Apenas vi Planet of the Apes na televisão, e mesmo aí, limitada pelas dimensões modestas da pequena caixa, a obra-prima de Franklin J. Schaffner é marcante. Abandonando o pretensiosismo bem francês da obra de Pierre Boule em se baseou, Schaffner incute à história do astronauta George Taylor (Charlton Heston, num dos seus papéis mais iconográficos) num planeta onde os macacos são senhores e o homem um mero animal, uma dose de humor satírico e carradas de sentimento não sacarino que, aliados às magníficas máscaras de John Chambers, tornam o filme uma parábola de insuspeita acutilância.

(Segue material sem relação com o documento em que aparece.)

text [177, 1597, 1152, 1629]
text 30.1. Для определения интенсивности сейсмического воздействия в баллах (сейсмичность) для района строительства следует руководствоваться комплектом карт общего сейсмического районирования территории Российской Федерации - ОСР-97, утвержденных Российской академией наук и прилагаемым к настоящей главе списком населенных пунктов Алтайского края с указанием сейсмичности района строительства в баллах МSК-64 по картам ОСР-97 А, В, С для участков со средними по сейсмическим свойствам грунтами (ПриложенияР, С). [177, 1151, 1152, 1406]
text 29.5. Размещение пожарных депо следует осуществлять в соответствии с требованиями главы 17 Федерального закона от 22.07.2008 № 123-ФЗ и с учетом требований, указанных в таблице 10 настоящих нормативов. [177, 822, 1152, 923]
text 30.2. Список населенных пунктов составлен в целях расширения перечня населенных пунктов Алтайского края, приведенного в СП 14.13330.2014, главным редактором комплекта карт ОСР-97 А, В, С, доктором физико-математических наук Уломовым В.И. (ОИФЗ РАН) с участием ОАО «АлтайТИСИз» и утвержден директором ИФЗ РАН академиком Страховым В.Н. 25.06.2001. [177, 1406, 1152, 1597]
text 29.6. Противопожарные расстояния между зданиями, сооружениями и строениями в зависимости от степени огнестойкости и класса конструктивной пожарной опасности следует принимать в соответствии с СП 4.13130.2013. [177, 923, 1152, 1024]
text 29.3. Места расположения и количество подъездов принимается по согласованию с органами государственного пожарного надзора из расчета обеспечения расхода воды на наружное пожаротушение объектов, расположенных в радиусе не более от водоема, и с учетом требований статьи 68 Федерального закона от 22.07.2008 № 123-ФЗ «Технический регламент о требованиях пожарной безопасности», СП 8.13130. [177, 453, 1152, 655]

Não é à toa que o argumento conta com a colaboração de Rod Serling que, tal como fizera durante anos na série que o imortalizou (The Twilight Zone, 1959-1964), relativiza de forma soberba os valores que temos por adquiridos, levando-nos habilmente a tomar o partido dos macacos, obrigando-nos a considerar de não seria melhor um mundo governado por eles, antes de o confirmar com aquela magnífica última imagem, que nos fica gravada na retina e na memória (individual e colectiva).
E hoje, 40 anos após a sua estreia, ainda não perdeu nenhuma da sua força.